The idea was absurd since me joining a gang was a little like Potsie from “Happy Days” driving south of the border and becoming a hit man for a Mexican drug cartel. It wasn’t in my hard-wiring, nor did my life experience lend itself to me going from a bookworm to “Smiley,” vato loco at large.

But there was something almost approaching mainstream about gangs a generation ago. Starting even something that weakly mimicked a gang — minus the hardcore commission of crimes, getting shot at and arrested — didn’t seem like the craziest thing ever. At the time, gang members didn’t try very hard to hide the fact that they were gang members. They hung out in corners and on stoops, and advertised their loyalties with tattoos inked to their visible skin like NASCAR racers.

Gang members were part of the scenery, like the shrubs finely coated by the freeway emissions from the nearby East L.A. interchange.

My friend Jesse recalled that he, his uncle and a couple of other kids from the neighborhood formed a group called the Rebels.

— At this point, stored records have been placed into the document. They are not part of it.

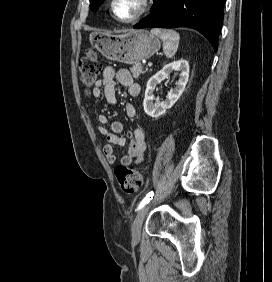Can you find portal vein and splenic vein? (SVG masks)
I'll return each mask as SVG.
<instances>
[{
	"mask_svg": "<svg viewBox=\"0 0 272 282\" xmlns=\"http://www.w3.org/2000/svg\"><path fill=\"white\" fill-rule=\"evenodd\" d=\"M152 65H153V64H152L151 62L148 63V67H152Z\"/></svg>",
	"mask_w": 272,
	"mask_h": 282,
	"instance_id": "obj_1",
	"label": "portal vein and splenic vein"
}]
</instances>
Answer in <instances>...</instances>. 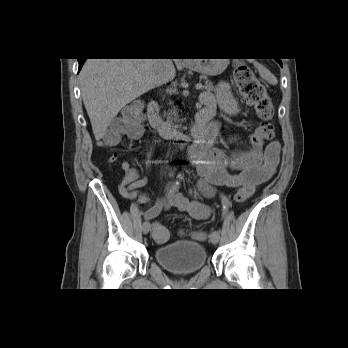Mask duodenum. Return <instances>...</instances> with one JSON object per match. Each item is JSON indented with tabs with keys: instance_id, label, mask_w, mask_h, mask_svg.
I'll return each instance as SVG.
<instances>
[{
	"instance_id": "1",
	"label": "duodenum",
	"mask_w": 348,
	"mask_h": 348,
	"mask_svg": "<svg viewBox=\"0 0 348 348\" xmlns=\"http://www.w3.org/2000/svg\"><path fill=\"white\" fill-rule=\"evenodd\" d=\"M159 110L158 102H149L147 106L149 123L161 136L167 139L192 141L194 143L193 147L198 149H206L208 147L214 137L210 129L215 111L213 107H203L198 112L196 124L190 132H182L173 128L160 117Z\"/></svg>"
}]
</instances>
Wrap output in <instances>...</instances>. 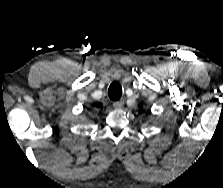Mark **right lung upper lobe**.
Returning <instances> with one entry per match:
<instances>
[{
    "instance_id": "obj_1",
    "label": "right lung upper lobe",
    "mask_w": 223,
    "mask_h": 188,
    "mask_svg": "<svg viewBox=\"0 0 223 188\" xmlns=\"http://www.w3.org/2000/svg\"><path fill=\"white\" fill-rule=\"evenodd\" d=\"M95 107H101L102 104H94Z\"/></svg>"
}]
</instances>
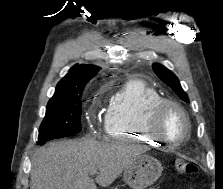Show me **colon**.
<instances>
[{"label":"colon","instance_id":"colon-1","mask_svg":"<svg viewBox=\"0 0 223 189\" xmlns=\"http://www.w3.org/2000/svg\"><path fill=\"white\" fill-rule=\"evenodd\" d=\"M175 169L179 174L183 175H193L197 171V167L195 164L182 159L176 160Z\"/></svg>","mask_w":223,"mask_h":189}]
</instances>
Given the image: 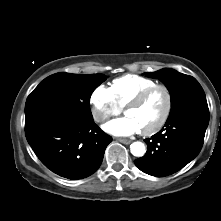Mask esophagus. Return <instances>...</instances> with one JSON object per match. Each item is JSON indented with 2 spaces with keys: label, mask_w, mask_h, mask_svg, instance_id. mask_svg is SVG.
Segmentation results:
<instances>
[{
  "label": "esophagus",
  "mask_w": 221,
  "mask_h": 221,
  "mask_svg": "<svg viewBox=\"0 0 221 221\" xmlns=\"http://www.w3.org/2000/svg\"><path fill=\"white\" fill-rule=\"evenodd\" d=\"M116 140L119 141V142H121V143H123V144H126V145H128V144L131 143V140H129V139H124V138H116Z\"/></svg>",
  "instance_id": "esophagus-1"
}]
</instances>
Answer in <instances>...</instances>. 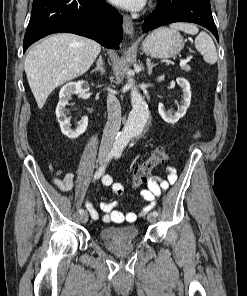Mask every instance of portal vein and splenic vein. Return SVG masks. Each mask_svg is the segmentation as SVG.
I'll return each instance as SVG.
<instances>
[{
  "label": "portal vein and splenic vein",
  "mask_w": 247,
  "mask_h": 296,
  "mask_svg": "<svg viewBox=\"0 0 247 296\" xmlns=\"http://www.w3.org/2000/svg\"><path fill=\"white\" fill-rule=\"evenodd\" d=\"M186 63H187V60H186V59H181V60H180V66H181V67L185 66Z\"/></svg>",
  "instance_id": "portal-vein-and-splenic-vein-1"
}]
</instances>
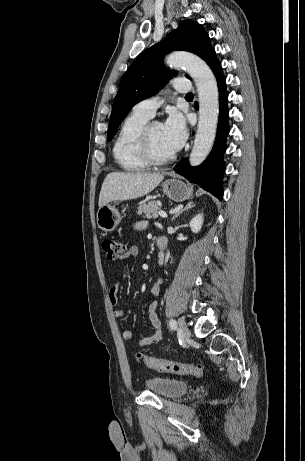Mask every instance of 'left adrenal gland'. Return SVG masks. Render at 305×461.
<instances>
[{"label": "left adrenal gland", "instance_id": "left-adrenal-gland-1", "mask_svg": "<svg viewBox=\"0 0 305 461\" xmlns=\"http://www.w3.org/2000/svg\"><path fill=\"white\" fill-rule=\"evenodd\" d=\"M193 207H195V204H194L193 202L187 203L186 206H185L184 208L180 209L179 211H177V212L175 213V215L173 216V218H172L171 221L175 220V219H176L180 214H182L184 211H187V210H189V209H191V208H193Z\"/></svg>", "mask_w": 305, "mask_h": 461}]
</instances>
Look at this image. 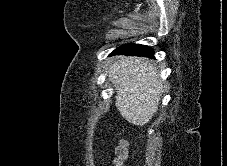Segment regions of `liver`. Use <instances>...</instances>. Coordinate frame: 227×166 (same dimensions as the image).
<instances>
[{"instance_id": "obj_1", "label": "liver", "mask_w": 227, "mask_h": 166, "mask_svg": "<svg viewBox=\"0 0 227 166\" xmlns=\"http://www.w3.org/2000/svg\"><path fill=\"white\" fill-rule=\"evenodd\" d=\"M115 85L116 106L127 121L143 126L158 110L163 83L148 60L141 57H121L108 70Z\"/></svg>"}]
</instances>
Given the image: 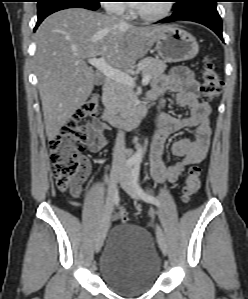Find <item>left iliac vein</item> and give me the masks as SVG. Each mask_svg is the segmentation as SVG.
I'll use <instances>...</instances> for the list:
<instances>
[{
    "mask_svg": "<svg viewBox=\"0 0 248 299\" xmlns=\"http://www.w3.org/2000/svg\"><path fill=\"white\" fill-rule=\"evenodd\" d=\"M119 183L122 186V188L129 194L130 197L139 200V194L135 188V185L133 183L132 179V170L130 168L125 169L121 174L119 178ZM157 240L159 247L163 254L166 255L167 253V241L164 233L159 228L157 231Z\"/></svg>",
    "mask_w": 248,
    "mask_h": 299,
    "instance_id": "4c4485c4",
    "label": "left iliac vein"
}]
</instances>
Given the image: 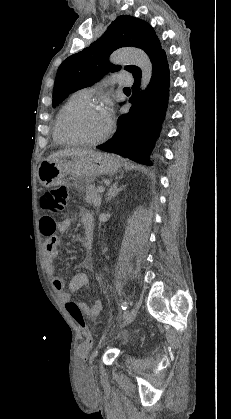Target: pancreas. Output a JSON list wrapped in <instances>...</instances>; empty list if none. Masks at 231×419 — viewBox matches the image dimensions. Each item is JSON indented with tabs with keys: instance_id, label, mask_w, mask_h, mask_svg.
<instances>
[{
	"instance_id": "cf45deb5",
	"label": "pancreas",
	"mask_w": 231,
	"mask_h": 419,
	"mask_svg": "<svg viewBox=\"0 0 231 419\" xmlns=\"http://www.w3.org/2000/svg\"><path fill=\"white\" fill-rule=\"evenodd\" d=\"M102 197L99 194L98 188L93 186L89 187L86 192V202L90 205H94L95 207L99 208L101 205Z\"/></svg>"
}]
</instances>
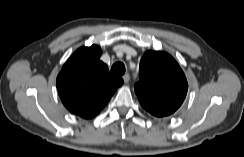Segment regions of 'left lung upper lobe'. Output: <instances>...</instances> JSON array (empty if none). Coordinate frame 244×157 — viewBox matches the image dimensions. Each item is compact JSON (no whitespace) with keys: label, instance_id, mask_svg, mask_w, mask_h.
Here are the masks:
<instances>
[{"label":"left lung upper lobe","instance_id":"left-lung-upper-lobe-1","mask_svg":"<svg viewBox=\"0 0 244 157\" xmlns=\"http://www.w3.org/2000/svg\"><path fill=\"white\" fill-rule=\"evenodd\" d=\"M139 76L135 93L142 107L152 115L169 116L183 103L188 83L180 66L168 53L147 51L140 61Z\"/></svg>","mask_w":244,"mask_h":157}]
</instances>
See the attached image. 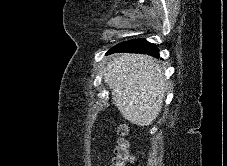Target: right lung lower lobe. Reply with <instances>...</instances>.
Masks as SVG:
<instances>
[{"label": "right lung lower lobe", "mask_w": 227, "mask_h": 166, "mask_svg": "<svg viewBox=\"0 0 227 166\" xmlns=\"http://www.w3.org/2000/svg\"><path fill=\"white\" fill-rule=\"evenodd\" d=\"M116 52L142 53L159 57L158 48L144 39H136L120 43L109 51V53Z\"/></svg>", "instance_id": "1"}]
</instances>
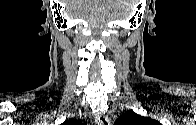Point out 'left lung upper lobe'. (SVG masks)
Here are the masks:
<instances>
[{
    "mask_svg": "<svg viewBox=\"0 0 196 125\" xmlns=\"http://www.w3.org/2000/svg\"><path fill=\"white\" fill-rule=\"evenodd\" d=\"M120 125H159V122L149 117H143L134 112H129L118 119Z\"/></svg>",
    "mask_w": 196,
    "mask_h": 125,
    "instance_id": "obj_1",
    "label": "left lung upper lobe"
}]
</instances>
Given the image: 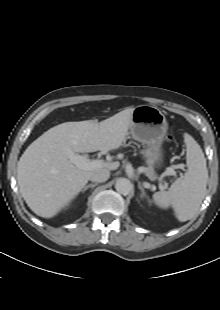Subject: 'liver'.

“We would have never formed that group if there were any real gang around us,” he said. “I think it was more like an identity for the group…. It didn’t last very long. Once we heard there was a club called the Rebels out of Rosemead and they were going to come down and kick our asses.”

But in fact, there were real gangs around us. They just hadn’t fully breached the core of our particular little neighborhood on Pomeroy Avenue, just a block from L.A. County-USC Medical Center. The closest we had to a resident gang in the 1980s were the Lord Boys, named after Lord Street — “altar boys in comparison to some of the killers running other streets and blocks … beyond the wall,” Jesse recalled.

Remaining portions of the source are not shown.